Report, word for word, every line of the material that contains "wrist".

DATA RECORDS.
=== Section Start ===
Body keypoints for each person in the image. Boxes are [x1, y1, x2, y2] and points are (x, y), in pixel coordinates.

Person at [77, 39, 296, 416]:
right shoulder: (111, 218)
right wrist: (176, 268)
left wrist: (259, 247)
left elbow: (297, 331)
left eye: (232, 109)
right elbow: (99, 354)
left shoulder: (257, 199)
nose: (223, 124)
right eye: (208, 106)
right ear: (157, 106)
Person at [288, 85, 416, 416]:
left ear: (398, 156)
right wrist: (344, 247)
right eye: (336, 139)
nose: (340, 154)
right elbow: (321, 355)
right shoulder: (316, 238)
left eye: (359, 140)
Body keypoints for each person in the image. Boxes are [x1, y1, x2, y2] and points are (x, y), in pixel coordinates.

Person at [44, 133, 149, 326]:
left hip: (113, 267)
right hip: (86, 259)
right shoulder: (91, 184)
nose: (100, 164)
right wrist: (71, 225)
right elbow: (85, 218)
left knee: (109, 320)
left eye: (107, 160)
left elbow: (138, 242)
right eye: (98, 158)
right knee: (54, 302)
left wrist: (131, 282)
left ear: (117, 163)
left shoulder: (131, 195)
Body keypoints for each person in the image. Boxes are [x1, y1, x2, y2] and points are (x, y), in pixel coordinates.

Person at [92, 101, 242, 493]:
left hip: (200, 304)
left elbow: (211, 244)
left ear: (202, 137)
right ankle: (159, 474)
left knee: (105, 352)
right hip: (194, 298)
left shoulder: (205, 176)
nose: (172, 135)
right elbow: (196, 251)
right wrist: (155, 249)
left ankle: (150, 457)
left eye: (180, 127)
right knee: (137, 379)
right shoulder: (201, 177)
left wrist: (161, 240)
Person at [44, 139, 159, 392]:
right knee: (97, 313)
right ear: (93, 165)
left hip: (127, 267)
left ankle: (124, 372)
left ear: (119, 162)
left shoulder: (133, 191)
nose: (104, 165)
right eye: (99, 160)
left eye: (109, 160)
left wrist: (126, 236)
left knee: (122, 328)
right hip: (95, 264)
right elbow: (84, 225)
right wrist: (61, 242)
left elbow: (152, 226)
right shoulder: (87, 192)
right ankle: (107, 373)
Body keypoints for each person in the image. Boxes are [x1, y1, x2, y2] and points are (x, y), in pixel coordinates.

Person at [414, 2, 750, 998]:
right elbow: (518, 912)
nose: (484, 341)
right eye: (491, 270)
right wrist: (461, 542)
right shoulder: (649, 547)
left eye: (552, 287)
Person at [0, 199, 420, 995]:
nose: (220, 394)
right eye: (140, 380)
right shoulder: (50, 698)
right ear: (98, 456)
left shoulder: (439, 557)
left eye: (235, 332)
=== Section End ===
WRITTEN RESPONSE.
right wrist: (176, 268)
left wrist: (259, 247)
right wrist: (344, 247)
right wrist: (71, 225)
left wrist: (131, 282)
right wrist: (155, 249)
left wrist: (161, 240)
left wrist: (126, 236)
right wrist: (61, 242)
right wrist: (461, 542)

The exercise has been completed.